## PROBLEM TO WORK ON
Transcribe every line of the data below precisely, character for character.

==== DATA ====

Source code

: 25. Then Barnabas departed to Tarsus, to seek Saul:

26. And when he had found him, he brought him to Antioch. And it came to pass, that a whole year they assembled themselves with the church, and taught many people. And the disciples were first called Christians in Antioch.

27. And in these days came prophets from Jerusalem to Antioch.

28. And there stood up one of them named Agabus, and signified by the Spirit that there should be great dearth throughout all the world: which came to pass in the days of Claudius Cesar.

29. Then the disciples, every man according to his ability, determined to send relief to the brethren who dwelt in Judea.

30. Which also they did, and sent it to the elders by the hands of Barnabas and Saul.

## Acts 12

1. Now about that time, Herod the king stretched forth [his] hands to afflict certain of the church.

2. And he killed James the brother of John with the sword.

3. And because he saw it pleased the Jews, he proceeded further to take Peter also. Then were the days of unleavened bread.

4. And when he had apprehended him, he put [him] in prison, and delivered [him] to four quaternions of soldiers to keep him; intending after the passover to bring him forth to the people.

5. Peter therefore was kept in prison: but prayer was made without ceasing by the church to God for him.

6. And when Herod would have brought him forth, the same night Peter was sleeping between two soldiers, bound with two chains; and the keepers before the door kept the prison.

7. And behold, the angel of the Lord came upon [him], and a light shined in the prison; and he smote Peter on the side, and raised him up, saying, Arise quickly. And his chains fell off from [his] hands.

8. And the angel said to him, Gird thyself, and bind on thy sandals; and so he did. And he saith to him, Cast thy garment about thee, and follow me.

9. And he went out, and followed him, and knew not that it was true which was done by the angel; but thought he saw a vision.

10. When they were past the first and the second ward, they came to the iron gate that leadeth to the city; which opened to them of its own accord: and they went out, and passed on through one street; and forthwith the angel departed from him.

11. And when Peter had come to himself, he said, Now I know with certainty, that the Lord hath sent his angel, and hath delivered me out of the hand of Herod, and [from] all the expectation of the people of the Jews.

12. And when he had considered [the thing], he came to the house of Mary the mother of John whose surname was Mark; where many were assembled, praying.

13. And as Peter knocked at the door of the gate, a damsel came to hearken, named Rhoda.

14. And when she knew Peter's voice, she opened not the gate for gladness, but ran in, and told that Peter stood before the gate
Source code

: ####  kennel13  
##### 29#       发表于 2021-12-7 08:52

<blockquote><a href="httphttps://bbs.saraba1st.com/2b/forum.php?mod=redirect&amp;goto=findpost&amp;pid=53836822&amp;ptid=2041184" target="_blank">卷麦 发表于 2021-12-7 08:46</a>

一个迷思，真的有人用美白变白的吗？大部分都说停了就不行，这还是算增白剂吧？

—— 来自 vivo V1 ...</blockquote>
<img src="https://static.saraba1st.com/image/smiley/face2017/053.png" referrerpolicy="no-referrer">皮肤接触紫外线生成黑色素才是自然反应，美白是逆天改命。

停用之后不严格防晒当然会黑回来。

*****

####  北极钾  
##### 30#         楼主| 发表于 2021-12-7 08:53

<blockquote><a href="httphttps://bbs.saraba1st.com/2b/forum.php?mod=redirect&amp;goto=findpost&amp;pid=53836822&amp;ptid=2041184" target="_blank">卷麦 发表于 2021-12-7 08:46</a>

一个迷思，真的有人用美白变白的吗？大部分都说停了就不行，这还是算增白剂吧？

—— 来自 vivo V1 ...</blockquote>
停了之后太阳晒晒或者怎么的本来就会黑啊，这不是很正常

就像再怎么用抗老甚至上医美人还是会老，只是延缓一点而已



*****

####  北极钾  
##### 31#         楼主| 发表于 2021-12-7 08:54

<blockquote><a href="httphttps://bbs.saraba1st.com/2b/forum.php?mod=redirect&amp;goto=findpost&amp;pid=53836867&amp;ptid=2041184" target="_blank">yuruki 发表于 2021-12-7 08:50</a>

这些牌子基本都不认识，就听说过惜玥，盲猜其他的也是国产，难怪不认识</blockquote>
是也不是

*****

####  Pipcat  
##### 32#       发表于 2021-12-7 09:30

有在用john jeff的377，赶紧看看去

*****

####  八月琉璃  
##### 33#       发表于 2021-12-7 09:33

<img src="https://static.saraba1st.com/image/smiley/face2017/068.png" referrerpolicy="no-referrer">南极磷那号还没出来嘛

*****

====

## OUTPUT OF THE EXERCISE
Source code

: 25. Then Barnabas departed to Tarsus, to seek Saul:

26. And when he had found him, he brought him to Antioch. And it came to pass, that a whole year they assembled themselves with the church, and taught many people. And the disciples were first called Christians in Antioch.

27. And in these days came prophets from Jerusalem to Antioch.

28. And there stood up one of them named Agabus, and signified by the Spirit that there should be great dearth throughout all the world: which came to pass in the days of Claudius Cesar.

29. Then the disciples, every man according to his ability, determined to send relief to the brethren who dwelt in Judea.

30. Which also they did, and sent it to the elders by the hands of Barnabas and Saul.

## Acts 12

1. Now about that time, Herod the king stretched forth [his] hands to afflict certain of the church.

2. And he killed James the brother of John with the sword.

3. And because he saw it pleased the Jews, he proceeded further to take Peter also. Then were the days of unleavened bread.

4. And when he had apprehended him, he put [him] in prison, and delivered [him] to four quaternions of soldiers to keep him; intending after the passover to bring him forth to the people.

5. Peter therefore was kept in prison: but prayer was made without ceasing by the church to God for him.

6. And when Herod would have brought him forth, the same night Peter was sleeping between two soldiers, bound with two chains; and the keepers before the door kept the prison.

7. And behold, the angel of the Lord came upon [him], and a light shined in the prison; and he smote Peter on the side, and raised him up, saying, Arise quickly. And his chains fell off from [his] hands.

8. And the angel said to him, Gird thyself, and bind on thy sandals; and so he did. And he saith to him, Cast thy garment about thee, and follow me.

9. And he went out, and followed him, and knew not that it was true which was done by the angel; but thought he saw a vision.

10. When they were past the first and the second ward, they came to the iron gate that leadeth to the city; which opened to them of its own accord: and they went out, and passed on through one street; and forthwith the angel departed from him.

11. And when Peter had come to himself, he said, Now I know with certainty, that the Lord hath sent his angel, and hath delivered me out of the hand of Herod, and [from] all the expectation of the people of the Jews.

12. And when he had considered [the thing], he came to the house of Mary the mother of John whose surname was Mark; where many were assembled, praying.

13. And as Peter knocked at the door of the gate, a damsel came to hearken, named Rhoda.

14. And when she knew Peter's voice, she opened not the gate for gladness, but ran in, and told that Peter stood before the gate
Source code

: ####  kennel13  
##### 29#       发表于 2021-12-7 08:52

<blockquote><a href="httphttps://bbs.saraba1st.com/2b/forum.php?mod=redirect&amp;goto=findpost&amp;pid=53836822&amp;ptid=2041184" target="_blank">卷麦 发表于 2021-12-7 08:46</a>

一个迷思，真的有人用美白变白的吗？大部分都说停了就不行，这还是算增白剂吧？

—— 来自 vivo V1 ...</blockquote>
<img src="https://static.saraba1st.com/image/smiley/face2017/053.png" referrerpolicy="no-referrer">皮肤接触紫外线生成黑色素才是自然反应，美白是逆天改命。

停用之后不严格防晒当然会黑回来。

*****

####  北极钾  
##### 30#         楼主| 发表于 2021-12-7 08:53

<blockquote><a href="httphttps://bbs.saraba1st.com/2b/forum.php?mod=redirect&amp;goto=findpost&amp;pid=53836822&amp;ptid=2041184" target="_blank">卷麦 发表于 2021-12-7 08:46</a>

一个迷思，真的有人用美白变白的吗？大部分都说停了就不行，这还是算增白剂吧？

—— 来自 vivo V1 ...</blockquote>
停了之后太阳晒晒或者怎么的本来就会黑啊，这不是很正常

就像再怎么用抗老甚至上医美人还是会老，只是延缓一点而已



*****

####  北极钾  
##### 31#         楼主| 发表于 2021-12-7 08:54

<blockquote><a href="httphttps://bbs.saraba1st.com/2b/forum.php?mod=redirect&amp;goto=findpost&amp;pid=53836867&amp;ptid=2041184" target="_blank">yuruki 发表于 2021-12-7 08:50</a>

这些牌子基本都不认识，就听说过惜玥，盲猜其他的也是国产，难怪不认识</blockquote>
是也不是

*****

####  Pipcat  
##### 32#       发表于 2021-12-7 09:30

有在用john jeff的377，赶紧看看去

*****

####  八月琉璃  
##### 33#       发表于 2021-12-7 09:33

<img src="https://static.saraba1st.com/image/smiley/face2017/068.png" referrerpolicy="no-referrer">南极磷那号还没出来嘛

*****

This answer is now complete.